### Source material

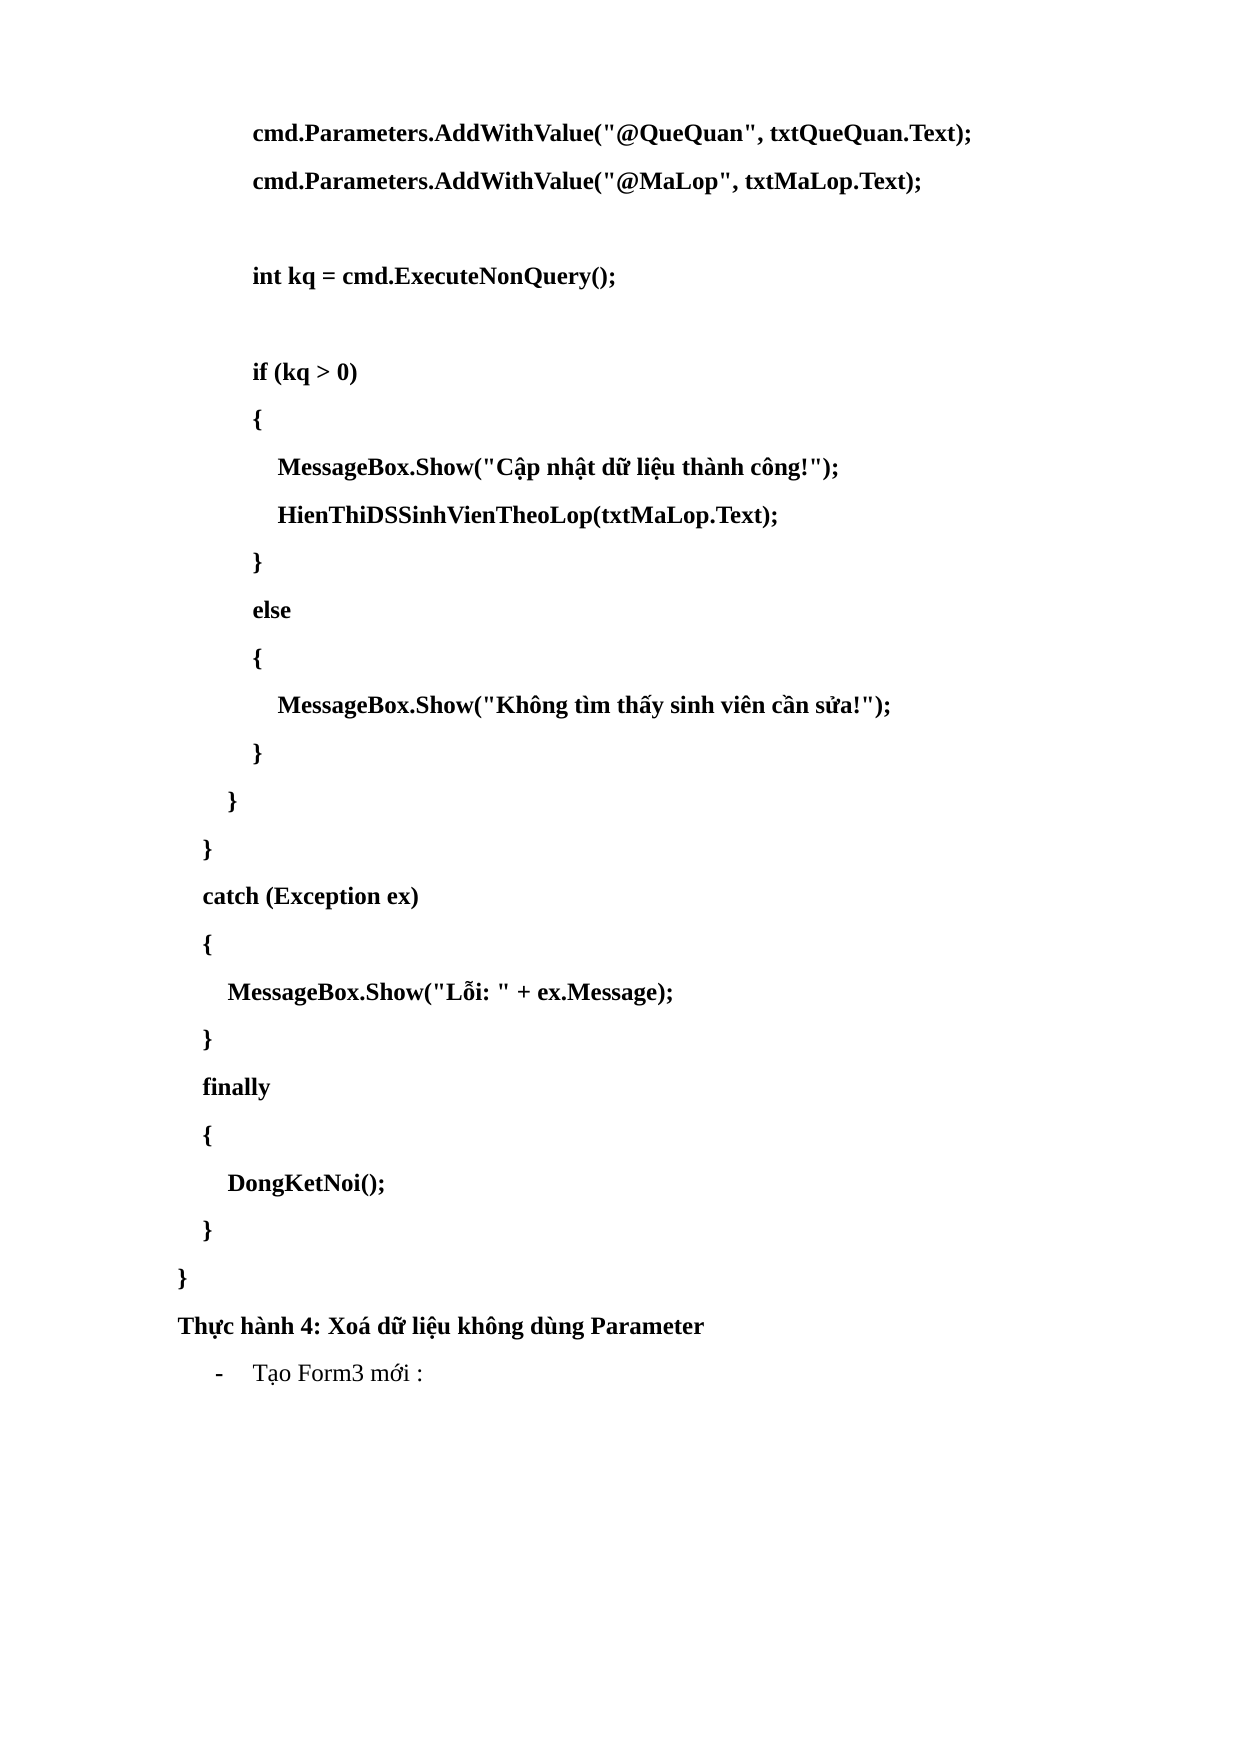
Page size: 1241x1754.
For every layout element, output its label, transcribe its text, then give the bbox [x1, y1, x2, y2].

text int kq = cmd.ExecuteNonQuery(); [177, 261, 1152, 290]
text } [177, 547, 1152, 576]
list Tạo Form3 mới : [215, 1358, 1152, 1387]
text } [177, 738, 1152, 767]
text HienThiDSSinhVienTheoLop(txtMaLop.Text); [177, 500, 1152, 528]
text catch (Exception ex) [177, 881, 1152, 910]
text cmd.Parameters.AddWithValue("@MaLop", txtMaLop.Text); [177, 166, 1152, 194]
text MessageBox.Show("Lỗi: " + ex.Message); [177, 977, 1152, 1006]
text MessageBox.Show("Không tìm thấy sinh viên cần sửa!"); [177, 691, 1152, 719]
text } [177, 834, 1152, 862]
text if (kq > 0) [177, 357, 1152, 385]
text MessageBox.Show("Cập nhật dữ liệu thành công!"); [177, 452, 1152, 481]
text { [177, 1120, 1152, 1149]
text finally [177, 1072, 1152, 1101]
text else [177, 595, 1152, 624]
text { [177, 404, 1152, 433]
text cmd.Parameters.AddWithValue("@QueQuan", txtQueQuan.Text); [177, 118, 1152, 147]
text { [177, 929, 1152, 958]
text { [177, 643, 1152, 672]
text Thực hành 4: Xoá dữ liệu không dùng Parameter [177, 1311, 1152, 1339]
text } [177, 786, 1152, 815]
text DongKetNoi(); [177, 1168, 1152, 1196]
text } [177, 1024, 1152, 1053]
text } [177, 1215, 1152, 1244]
text } [177, 1263, 1152, 1292]
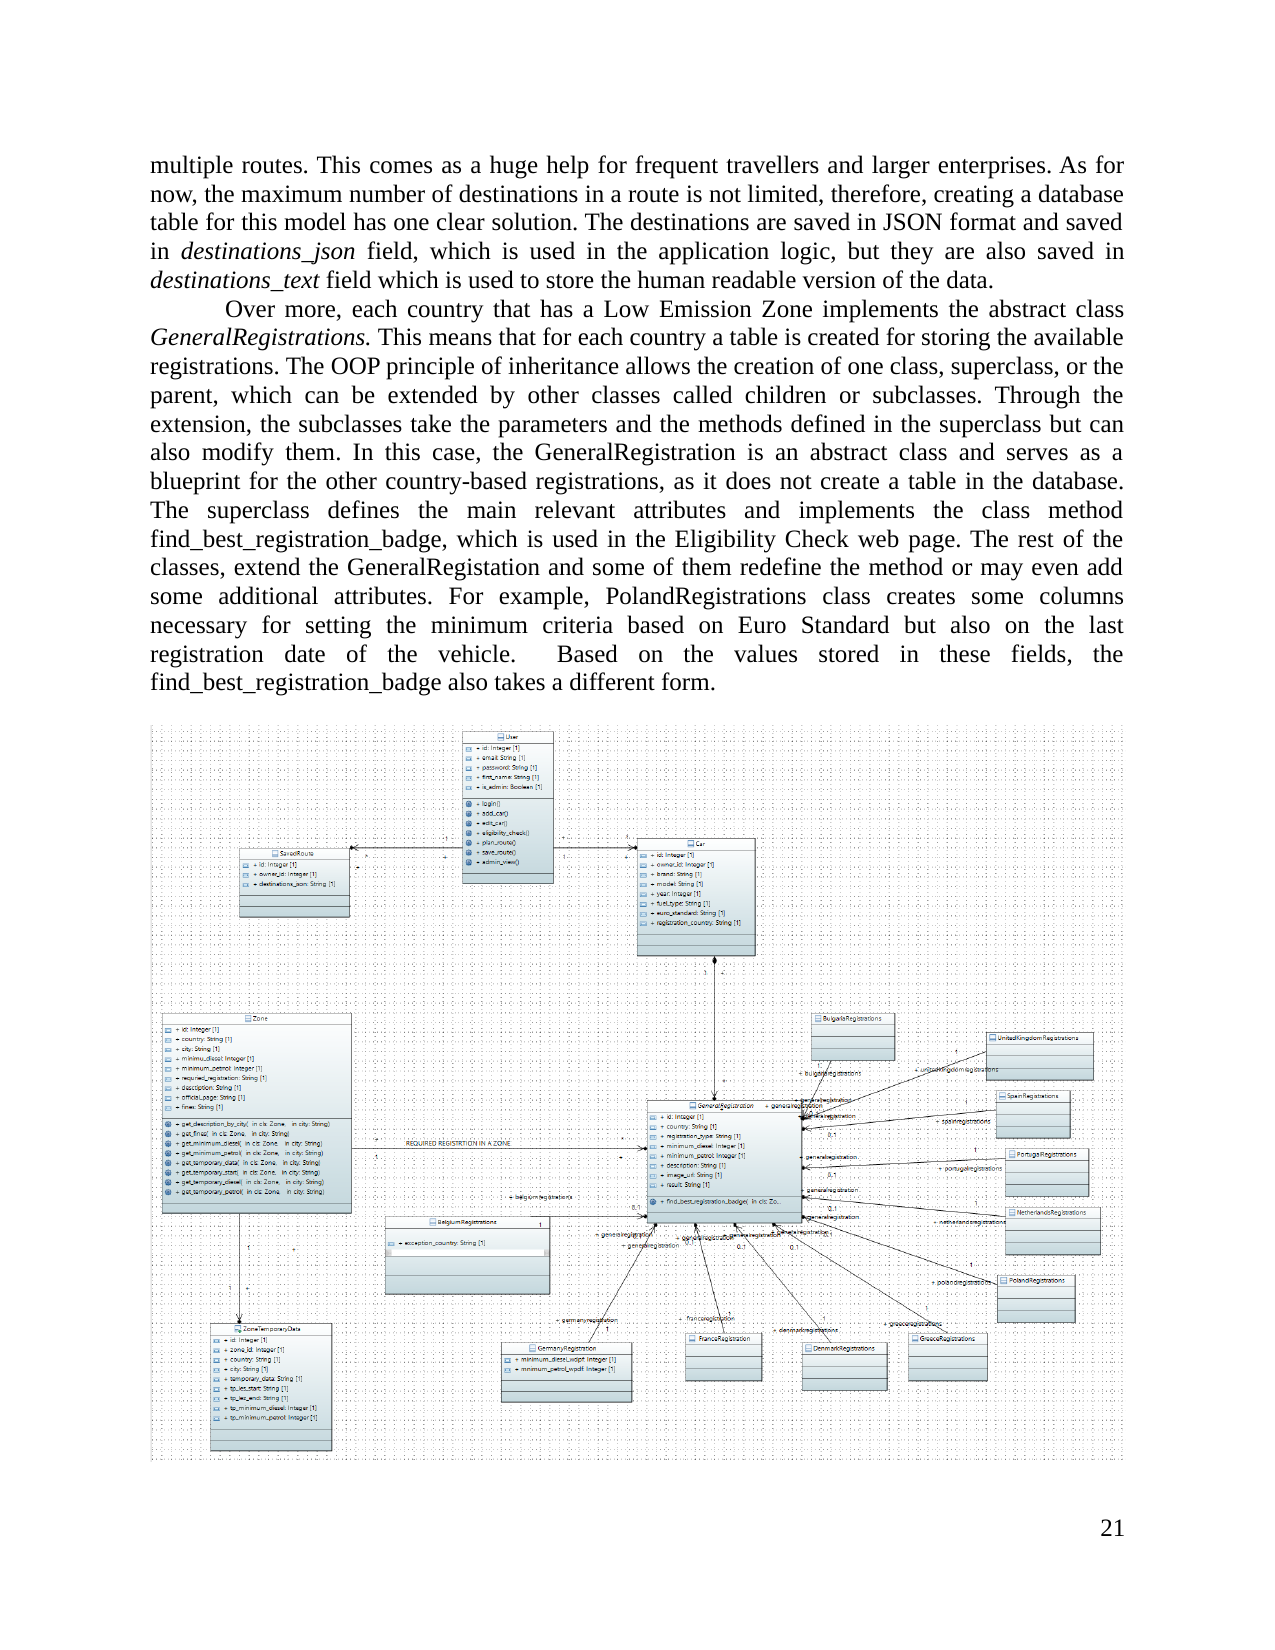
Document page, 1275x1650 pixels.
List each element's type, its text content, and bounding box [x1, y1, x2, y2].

text Over more, each country that has a Low Emission Zone implements the abstract class GeneralRegistrations. This means that for each country a table is created for storing the available registrations. The OOP principle of inheritance allows the creation of one class, superclass, or the parent, which can be extended by other classes called children or subclasses. Through the extension, the subclasses take the parameters and the methods defined in the superclass but can also modify them. In this case, the GeneralRegistration is an abstract class and serves as a blueprint for the other country-based registrations, as it does not create a table in the database. The superclass defines the main relevant attributes and implements the class method find_best_registration_badge, which is used in the Eligibility Check web page. The rest of the classes, extend the GeneralRegistation and some of them redefine the method or may even add some additional attributes. For example, PolandRegistrations class creates some columns necessary for setting the minimum criteria based on Euro Standard but also on the last registration date of the vehicle. Based on the values stored in these fields, the find_best_registration_badge also takes a different form. [150, 294, 1125, 696]
picture [150, 725, 1125, 1462]
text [150, 150, 1125, 294]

######

### Problem description
Give back all of the entries verbatim, but without pictures.

### Answer
Page size: 1241x1754.
For every layout element, output its label, transcribe its text, then give the bbox [x1, y1, x2, y2].

text int kq = cmd.ExecuteNonQuery(); [177, 261, 1152, 290]
text } [177, 547, 1152, 576]
list Tạo Form3 mới : [215, 1358, 1152, 1387]
text } [177, 738, 1152, 767]
text HienThiDSSinhVienTheoLop(txtMaLop.Text); [177, 500, 1152, 528]
text catch (Exception ex) [177, 881, 1152, 910]
text cmd.Parameters.AddWithValue("@MaLop", txtMaLop.Text); [177, 166, 1152, 194]
text MessageBox.Show("Lỗi: " + ex.Message); [177, 977, 1152, 1006]
text MessageBox.Show("Không tìm thấy sinh viên cần sửa!"); [177, 691, 1152, 719]
text } [177, 834, 1152, 862]
text if (kq > 0) [177, 357, 1152, 385]
text MessageBox.Show("Cập nhật dữ liệu thành công!"); [177, 452, 1152, 481]
text { [177, 1120, 1152, 1149]
text finally [177, 1072, 1152, 1101]
text else [177, 595, 1152, 624]
text { [177, 404, 1152, 433]
text cmd.Parameters.AddWithValue("@QueQuan", txtQueQuan.Text); [177, 118, 1152, 147]
text { [177, 929, 1152, 958]
text { [177, 643, 1152, 672]
text Thực hành 4: Xoá dữ liệu không dùng Parameter [177, 1311, 1152, 1339]
text } [177, 786, 1152, 815]
text DongKetNoi(); [177, 1168, 1152, 1196]
text } [177, 1024, 1152, 1053]
text } [177, 1215, 1152, 1244]
text } [177, 1263, 1152, 1292]
Document page, 1275x1650 pixels.
List each element's type, its text content, and bounding box [x1, y1, x2, y2].

text Over more, each country that has a Low Emission Zone implements the abstract class GeneralRegistrations. This means that for each country a table is created for storing the available registrations. The OOP principle of inheritance allows the creation of one class, superclass, or the parent, which can be extended by other classes called children or subclasses. Through the extension, the subclasses take the parameters and the methods defined in the superclass but can also modify them. In this case, the GeneralRegistration is an abstract class and serves as a blueprint for the other country-based registrations, as it does not create a table in the database. The superclass defines the main relevant attributes and implements the class method find_best_registration_badge, which is used in the Eligibility Check web page. The rest of the classes, extend the GeneralRegistation and some of them redefine the method or may even add some additional attributes. For example, PolandRegistrations class creates some columns necessary for setting the minimum criteria based on Euro Standard but also on the last registration date of the vehicle. Based on the values stored in these fields, the find_best_registration_badge also takes a different form. [150, 294, 1125, 696]
picture [150, 725, 1125, 1462]
text [150, 150, 1125, 294]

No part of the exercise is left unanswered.